Lawn tractor tires are low-pressure clones of automobile tires. Because of this, they are not as sturdily made and are, therefore, much more flexible, especially in sidewall construction where all of the action of changing tires takes place. This task will require you to get down on your hands and knees for a short while when removing the wheel from the lawn tractor. If you are not capable of this or don't feel comfortable in this position, you will either need to have someone help you, or you'll have to call in a professional to get the job done.
Put your gloves on to protect your hands.
Place a wooden block, roughly the same width as your tire, underneath the axle for support.
Drain the air from the tire using a flat bladed screwdriver to press on the air valve inside of the inlet stem. If the tire is already flat, go to the next step.
Remove the cotter pin holding the tire on to the axle by bending the ends up with your pliers and then pulling it out. Once the cotter pin has been removed, pull the tire off of the axle. The wooden block underneath the axle will support the front end for later installation of the new tire.
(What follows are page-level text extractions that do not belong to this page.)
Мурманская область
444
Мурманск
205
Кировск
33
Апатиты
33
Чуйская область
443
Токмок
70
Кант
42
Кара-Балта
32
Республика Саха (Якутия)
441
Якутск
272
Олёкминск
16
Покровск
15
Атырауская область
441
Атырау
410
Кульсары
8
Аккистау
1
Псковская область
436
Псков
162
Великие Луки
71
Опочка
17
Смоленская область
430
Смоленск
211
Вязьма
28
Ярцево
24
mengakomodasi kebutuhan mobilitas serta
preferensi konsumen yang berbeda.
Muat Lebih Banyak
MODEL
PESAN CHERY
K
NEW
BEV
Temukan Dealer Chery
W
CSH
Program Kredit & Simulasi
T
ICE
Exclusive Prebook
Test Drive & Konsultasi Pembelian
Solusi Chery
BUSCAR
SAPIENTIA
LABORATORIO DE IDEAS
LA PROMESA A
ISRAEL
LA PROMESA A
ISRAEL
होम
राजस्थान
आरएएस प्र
Press on the sidewalls to break the bead between tire and rim.
Insert one screwdriver underneath the front sidewall and pull it up and out over the rim. This first screwdriver will remain here.
Insert a second screwdriver next to the one already in place. Begin sliding it along while prying the sidewall up and over the rim edge. Move slowly and carefully around the rim, and when you are about half way around, the tire will pop free.
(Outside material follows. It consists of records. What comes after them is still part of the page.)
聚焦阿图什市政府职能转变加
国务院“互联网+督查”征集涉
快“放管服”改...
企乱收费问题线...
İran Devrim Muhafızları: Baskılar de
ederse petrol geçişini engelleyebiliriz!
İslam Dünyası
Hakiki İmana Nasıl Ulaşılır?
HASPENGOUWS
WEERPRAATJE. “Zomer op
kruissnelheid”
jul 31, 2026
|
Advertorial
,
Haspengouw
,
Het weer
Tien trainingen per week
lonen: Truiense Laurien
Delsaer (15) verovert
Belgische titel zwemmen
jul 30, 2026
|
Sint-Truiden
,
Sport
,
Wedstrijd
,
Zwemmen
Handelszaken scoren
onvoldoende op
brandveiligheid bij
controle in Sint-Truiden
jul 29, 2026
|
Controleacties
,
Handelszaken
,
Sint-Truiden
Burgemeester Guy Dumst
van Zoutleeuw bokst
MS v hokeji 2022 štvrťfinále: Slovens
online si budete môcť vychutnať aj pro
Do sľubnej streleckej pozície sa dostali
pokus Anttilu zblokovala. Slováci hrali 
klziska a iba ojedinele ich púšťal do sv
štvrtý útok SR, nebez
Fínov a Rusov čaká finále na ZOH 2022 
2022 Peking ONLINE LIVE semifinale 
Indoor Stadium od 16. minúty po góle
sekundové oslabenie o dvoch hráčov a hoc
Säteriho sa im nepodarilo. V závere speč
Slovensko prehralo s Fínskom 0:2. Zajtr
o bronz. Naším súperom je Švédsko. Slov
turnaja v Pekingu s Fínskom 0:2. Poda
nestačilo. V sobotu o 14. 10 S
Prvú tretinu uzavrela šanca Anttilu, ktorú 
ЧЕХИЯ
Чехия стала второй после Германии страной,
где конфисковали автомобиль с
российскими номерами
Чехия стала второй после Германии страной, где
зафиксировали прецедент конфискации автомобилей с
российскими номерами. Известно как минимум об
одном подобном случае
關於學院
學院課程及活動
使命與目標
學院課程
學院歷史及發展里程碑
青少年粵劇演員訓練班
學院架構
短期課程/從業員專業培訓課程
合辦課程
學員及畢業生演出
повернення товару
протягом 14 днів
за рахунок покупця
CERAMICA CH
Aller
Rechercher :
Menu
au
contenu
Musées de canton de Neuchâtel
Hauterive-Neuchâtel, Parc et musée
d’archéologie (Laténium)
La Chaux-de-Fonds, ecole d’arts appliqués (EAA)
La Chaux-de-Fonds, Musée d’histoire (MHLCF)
Insert a screwdriver under the rear sidewall exactly as you did on the front one, then insert the other screwdriver next to it. Using the same technique, move slowly and carefully around the rear sidewall until it too pops off. The old rubber will now be in your hands.
Place your new tire over the rim and firmly press on the rear sidewall. Move around the entire rim, pressing constantly, and at about the halfway point, the rear sidewall will pop onto the rim. Do the same thing to the front sidewall until it too pops onto the rim.
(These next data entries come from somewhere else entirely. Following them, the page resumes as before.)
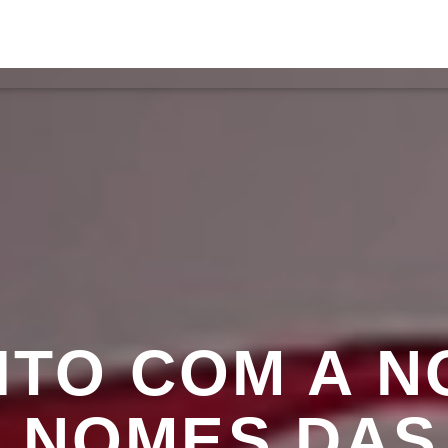
S
VÍDEOS
TORRES VEDRAS
CONT
ATUAL
ULO
TA
EITO COM A N
| NOMES DA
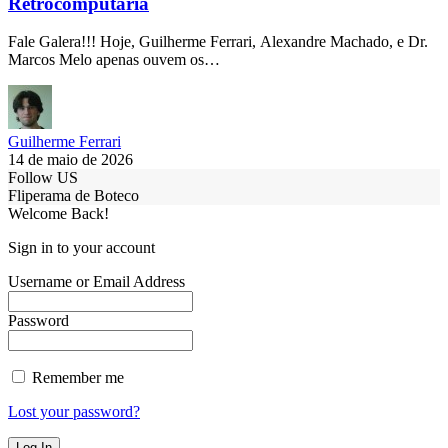
Retrocomputaria
Fale Galera!!! Hoje, Guilherme Ferrari, Alexandre Machado, e Dr.
Marcos Melo apenas ouvem os…
Guilherme Ferrari
14 de maio de 2026
Follow US
Fliperama de Boteco
Welcome Back!
Sign in to your account
Username or Email Address
Password
Remember me
Lost your password?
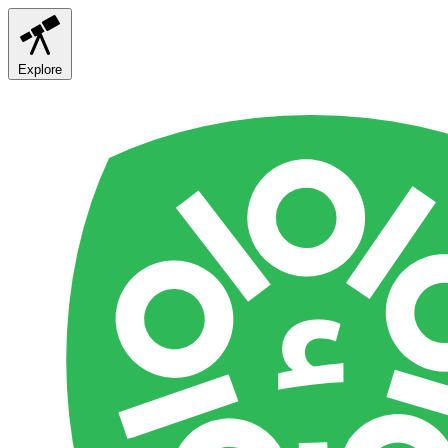
Explore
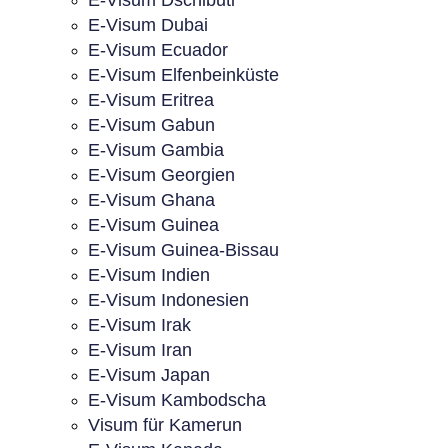
E-Visum Dschibuti
E-Visum Dubai
E-Visum Ecuador
E-Visum Elfenbeinküste
E-Visum Eritrea
E-Visum Gabun
E-Visum Gambia
E-Visum Georgien
E-Visum Ghana
E-Visum Guinea
E-Visum Guinea-Bissau
E-Visum Indien
E-Visum Indonesien
E-Visum Irak
E-Visum Iran
E-Visum Japan
E-Visum Kambodscha
Visum für Kamerun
Pour, or using your fingers, spread some soapy water solution liberally onto the inner rim where the sidewall will make contact, Doing this will make a secure and airtight bead between rubber and rim.
Stand the tire up and begin to inflate it with a hand pump, or preferably an air compressor, to the point where the sidewalls contact the rim, and the tire is holding air.
Put the tire onto the axle of the tractor, push back in the cotter pin and, using a pliers, spread the ends of the pin around the axle to keep the tire in place.
Inflate the tire to manufacturers specifications using a tire gauge and pull out the wooden block.